A big part of our new lives here this time of year is collecting processing and stacking wood for our Esse and logburner. The Esse allows us to cook, heat water and heat our home and the log burner tops us up on chilly nights and even sometimes allows us to cook tea on it (like baked spuds or a simple something in a saucepan)
Luckily here on the smallholding we have 9 acres of woodland and lots of very overgrown hedges round the rougher pastures…. So this time of year if the weather is good we have to get out wood collecting every chance we get!!
Yesterday we spent two hours out cutting and collecting wood!! And luckily a friend called past with his tractor to cut our hedgerows in the fields which entertained the small man for ages and allowed us a wee bit more time!! He adores vehicles!!
Today however the weather has turned miserable so in between small bean wrangling and going to our nursury Ti a Fi session we have been processing and stacking what we brought up!!
Phew!! A few more days of wood burning NEXT year!!
We have continued to process the wood that we have been cutting down…..
The logs have been cut and chopped and stacked!!! And we have rearranged the barn a smidge to make more room to stack wood!
We have been sorting the wood to be sawn and the wood to be chopped….
And even chipping the branches so we can use them as path or bedding mulch!!
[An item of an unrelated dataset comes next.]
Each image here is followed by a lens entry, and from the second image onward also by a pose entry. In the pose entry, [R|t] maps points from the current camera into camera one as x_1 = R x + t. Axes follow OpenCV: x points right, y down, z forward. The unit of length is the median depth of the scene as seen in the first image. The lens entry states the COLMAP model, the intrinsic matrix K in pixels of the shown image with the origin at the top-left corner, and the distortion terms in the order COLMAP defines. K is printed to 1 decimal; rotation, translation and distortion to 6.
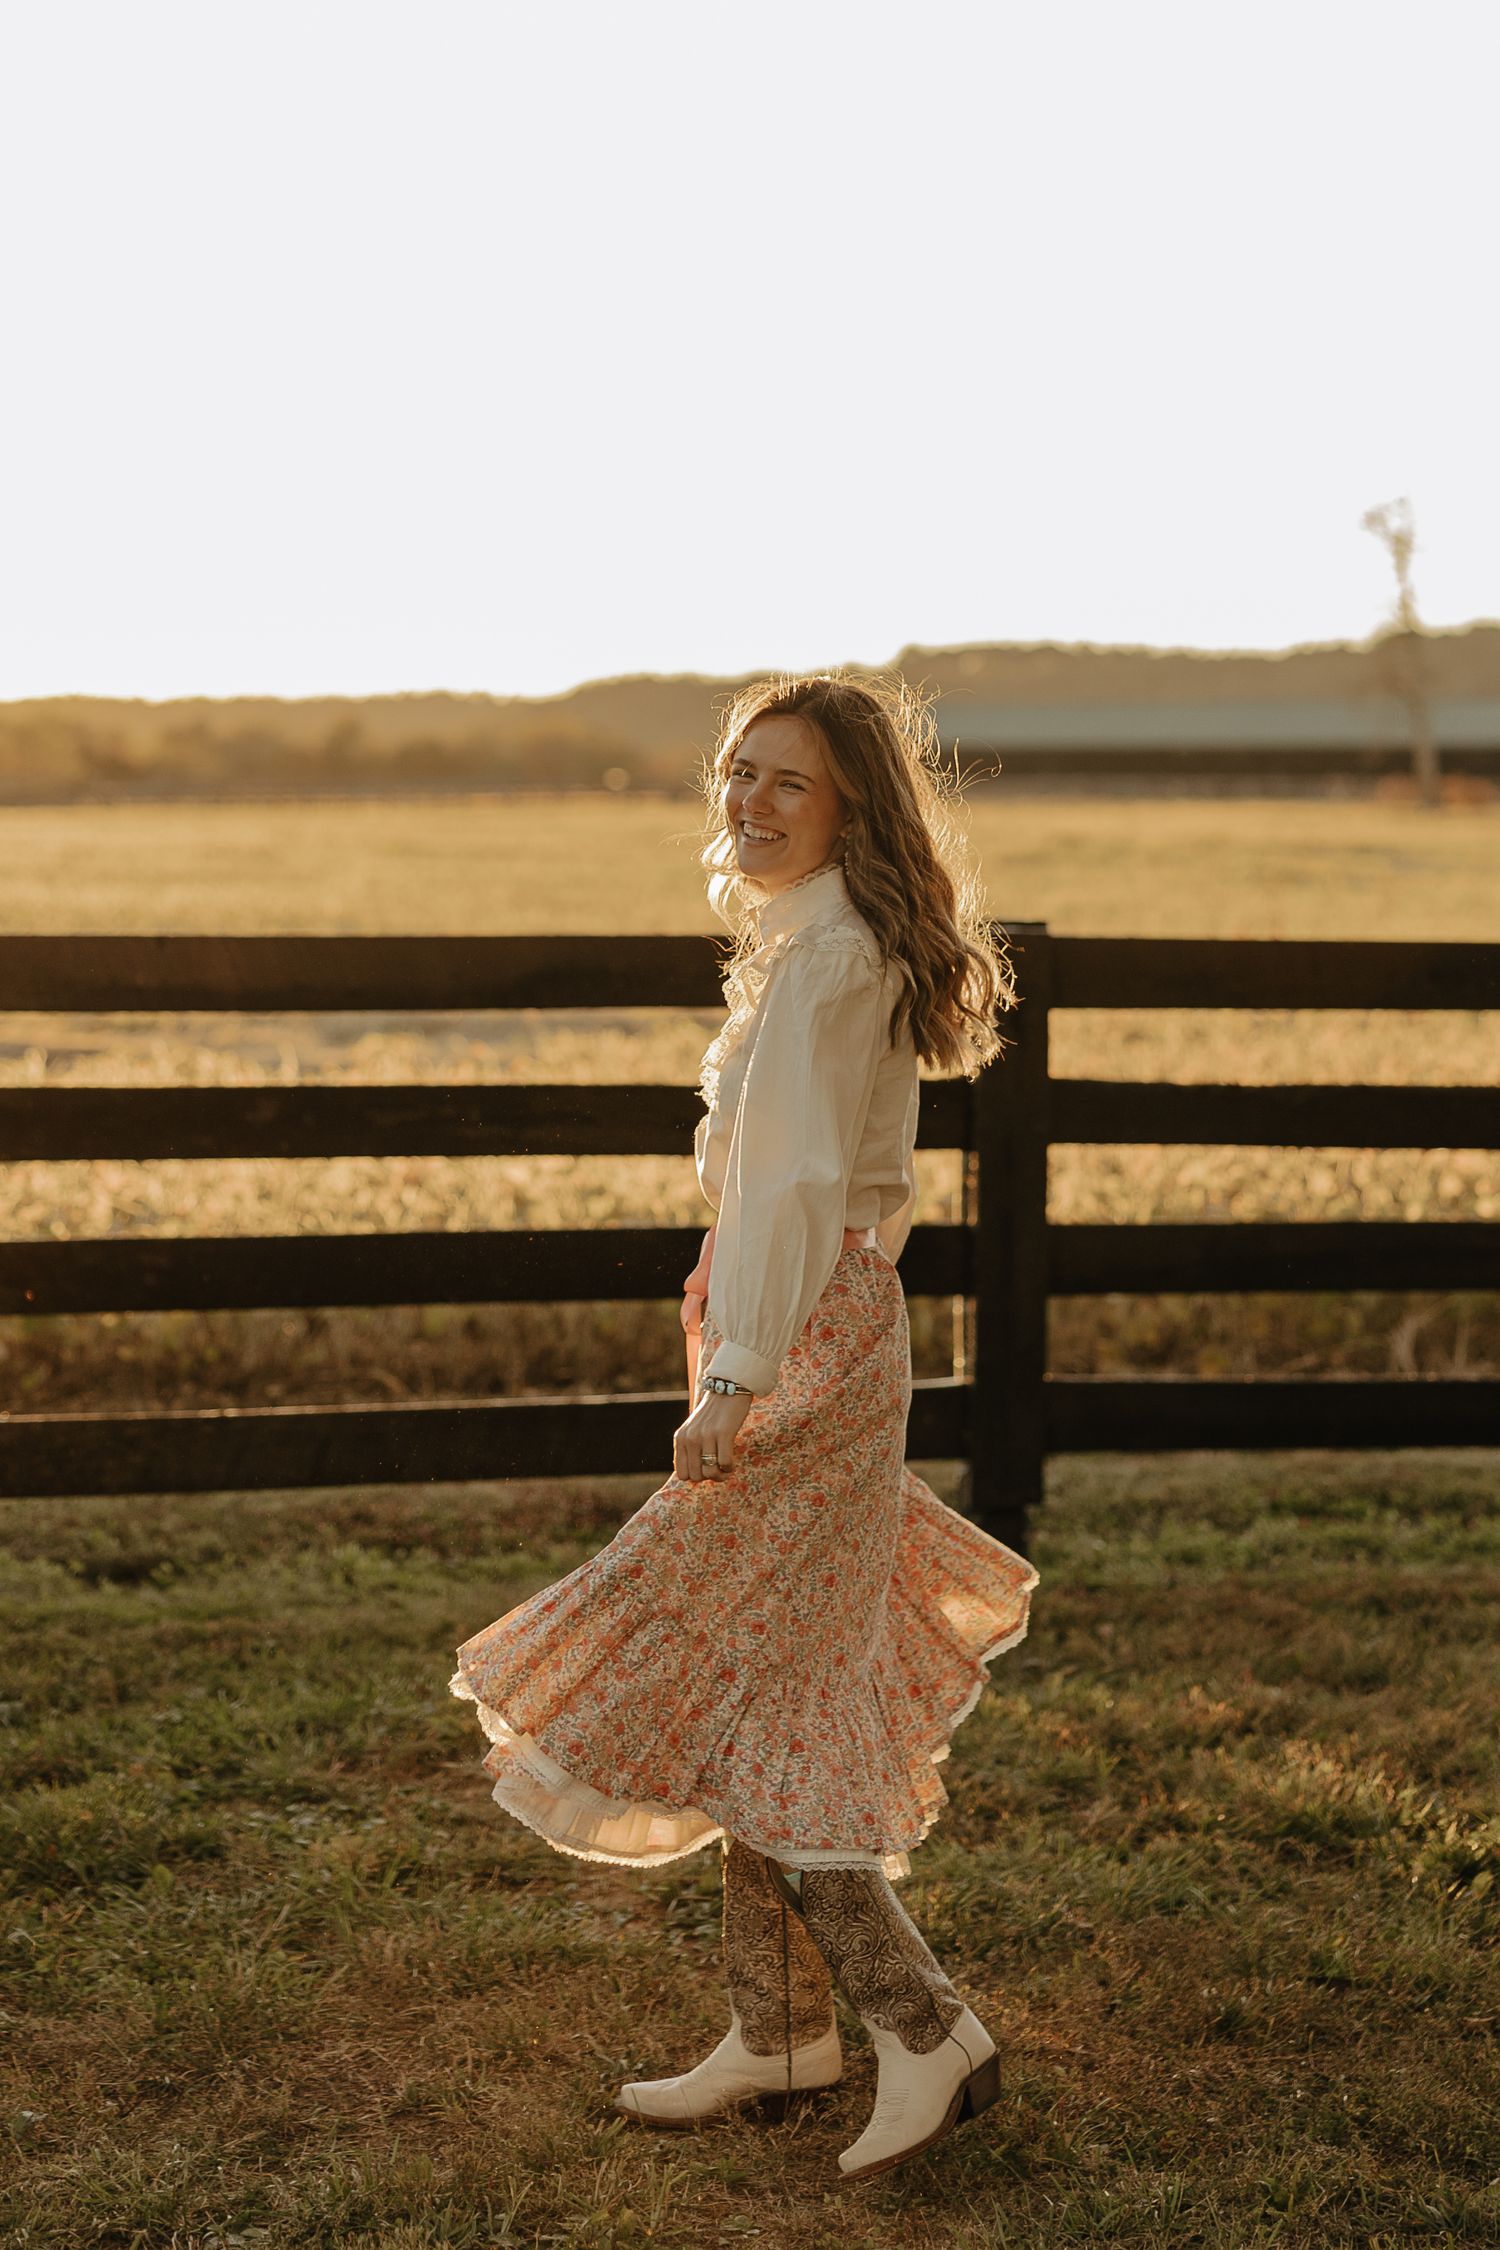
lens RADIAL K [[3596.3, 0, 748.3], [0, 3596.3, 1125.5], [0, 0, 1]] dist [-0.027392, 0.000000]
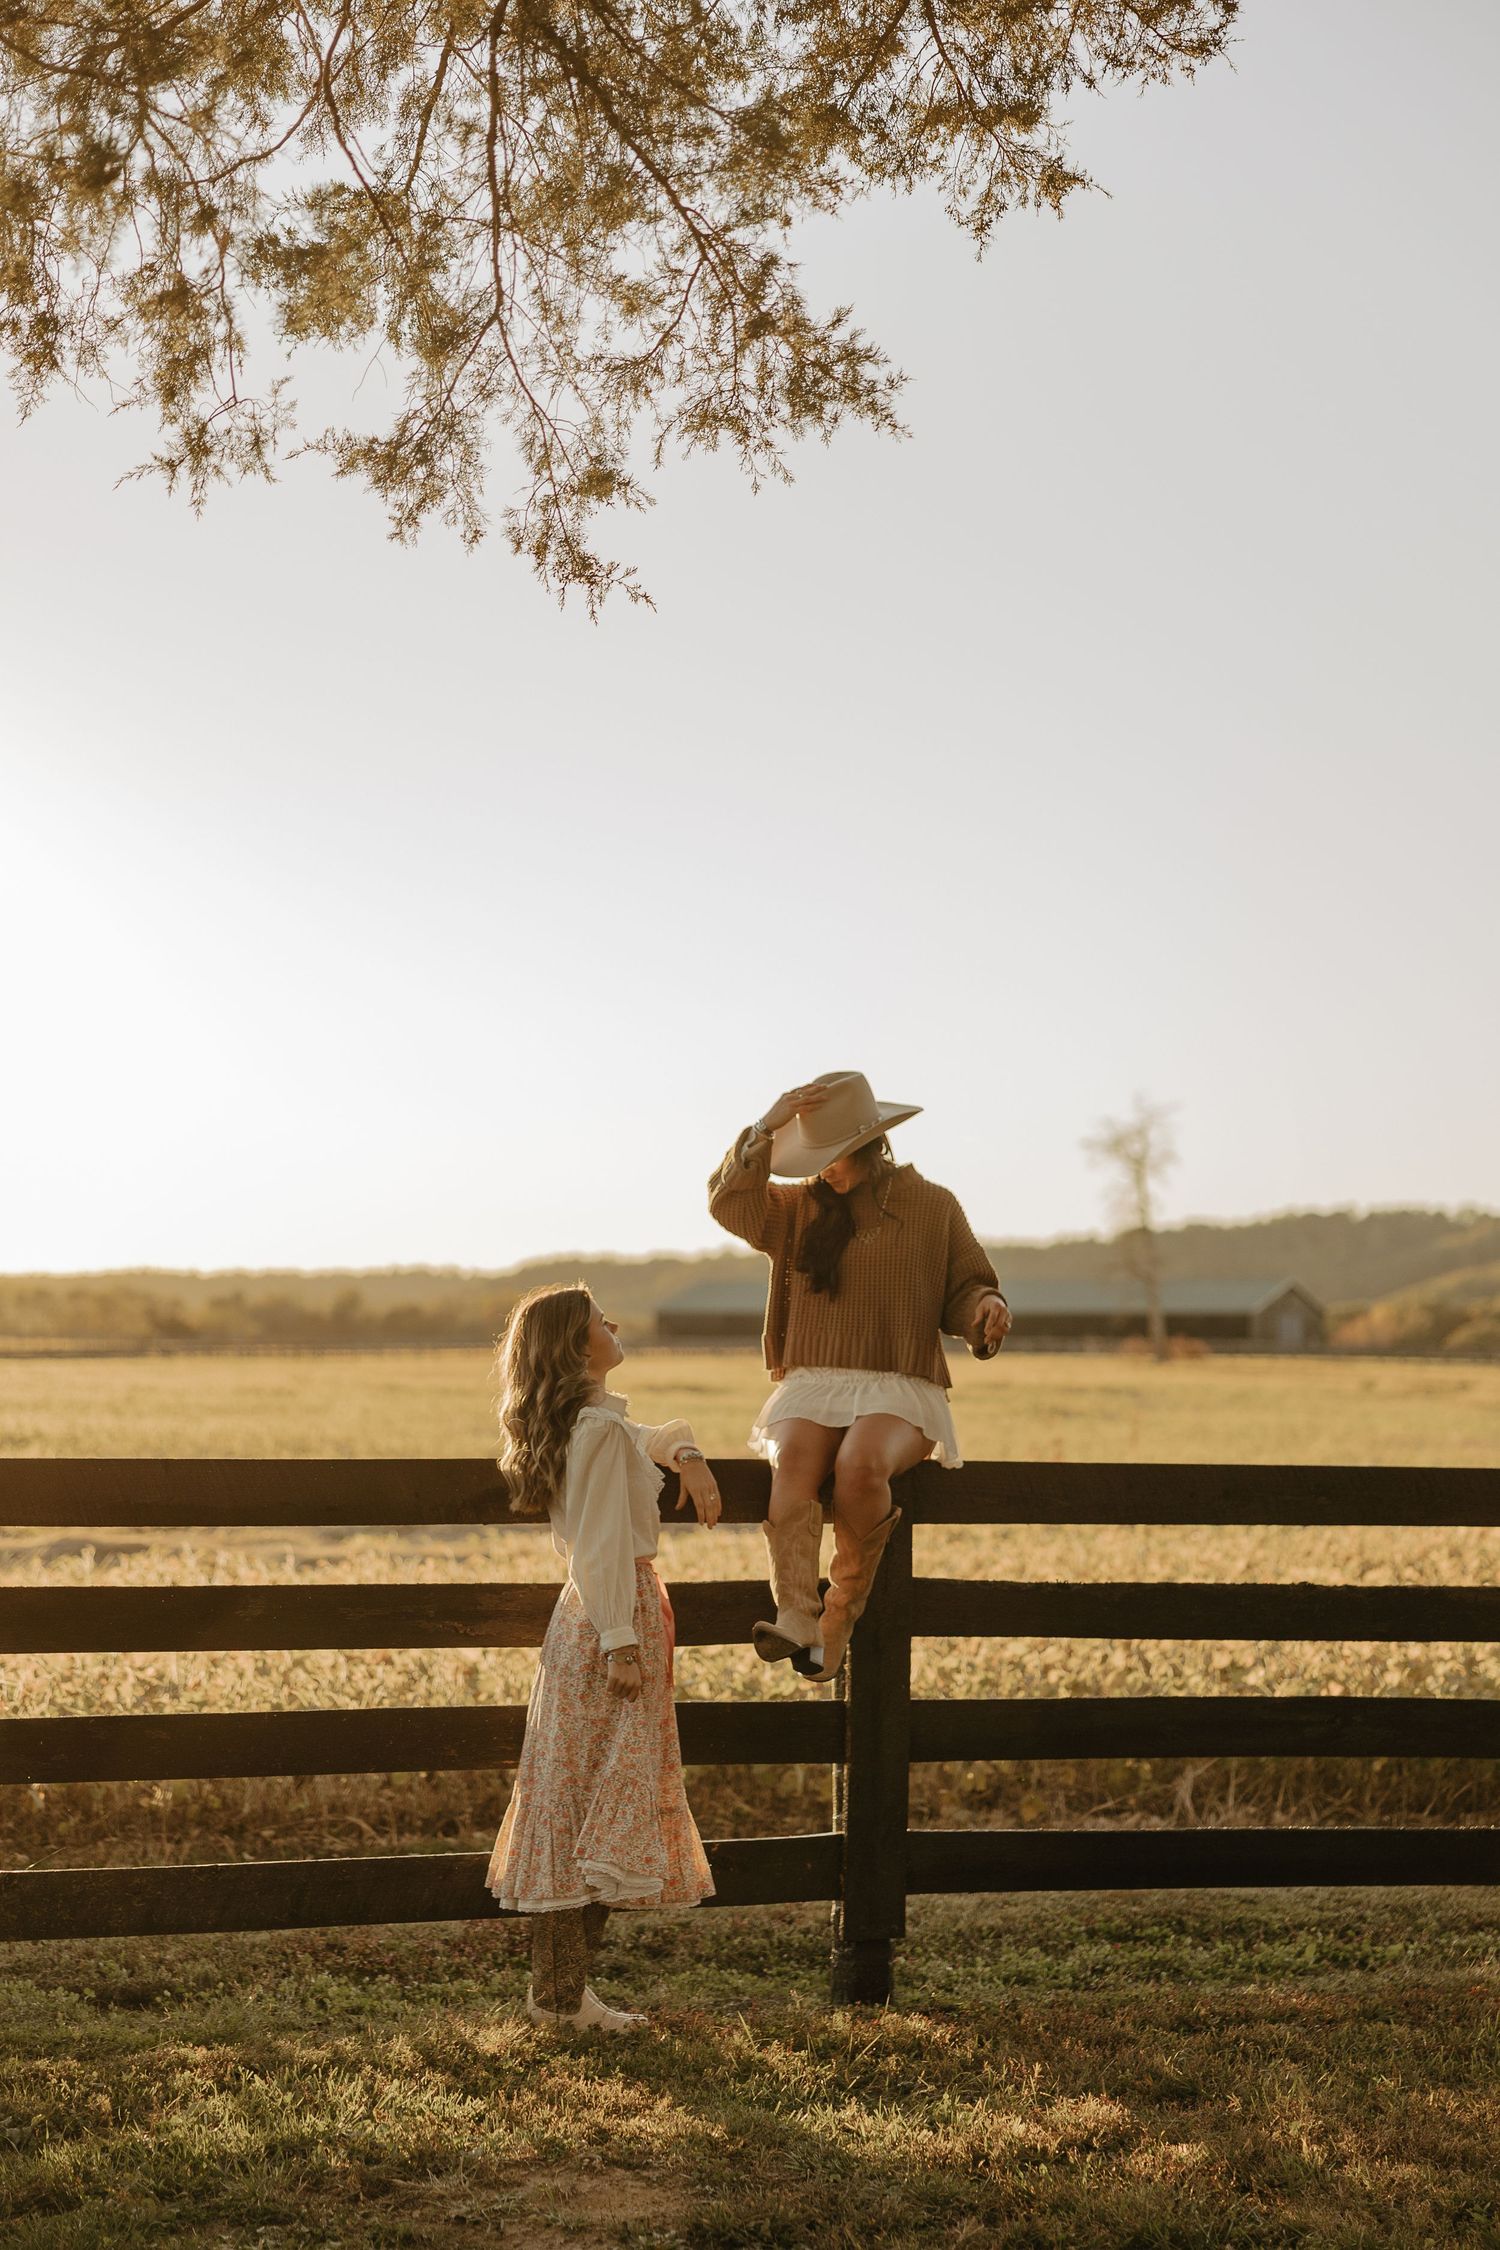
lens RADIAL K [[3883.5, 0, 749.5], [0, 3883.5, 1127.5], [0, 0, 1]] dist [-0.005393, 0.000000]
pose [[0.999902, 0.003358, 0.013583, 0.012417], [-0.001371, 0.989616, -0.143728, 0.025351], [-0.013924, 0.143695, 0.989524, -0.329132]]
We have mainly cut goat willow (Salix Caprea) and tidied up some branches and the leylandii!!!! And have been trying to work out how much we will use/need to have for a year of stove use!! James’ parents brought us a poem a while back…
Beech-wood fires burn bright and clear
If the logs are kept a year;
Store your beech for Christmastide
With new-cut holly laid beside;
Chestnut’s only good, they say,
If for years ’tis stored away;
Birch and fir-wood burn too fast
Blaze too bright and do not last;
Flames from larch will shoot up high,
Dangerously the sparks will fly;
But ash-wood green and ash-wood brown
Are fit for a Queen with a golden crown.
Oaken logs, if dry and old,
Keep away the winter’s cold;
Poplar gives a bitter smoke,
Fills your eyes and makes you choke;
Elm-wood burns like churchyard mould,
E’en the very flames are cold;
It is by the Irish said;
Hawthorn bakes the sweetest bread,
Apple-wood will scent the room,
Pear-wood smells like flowers in bloom;
But ash-wood wet and ash-wood dry
A King may warm his slippers by.
This gives you a start as to what will burn… I.e. The leylandii will burn quick and bright….
But we have been hunting further…. Willow is apparently also a poor wood…. Mmmmmmm we have a few oak branches…. And a load of bits to tidy up!!!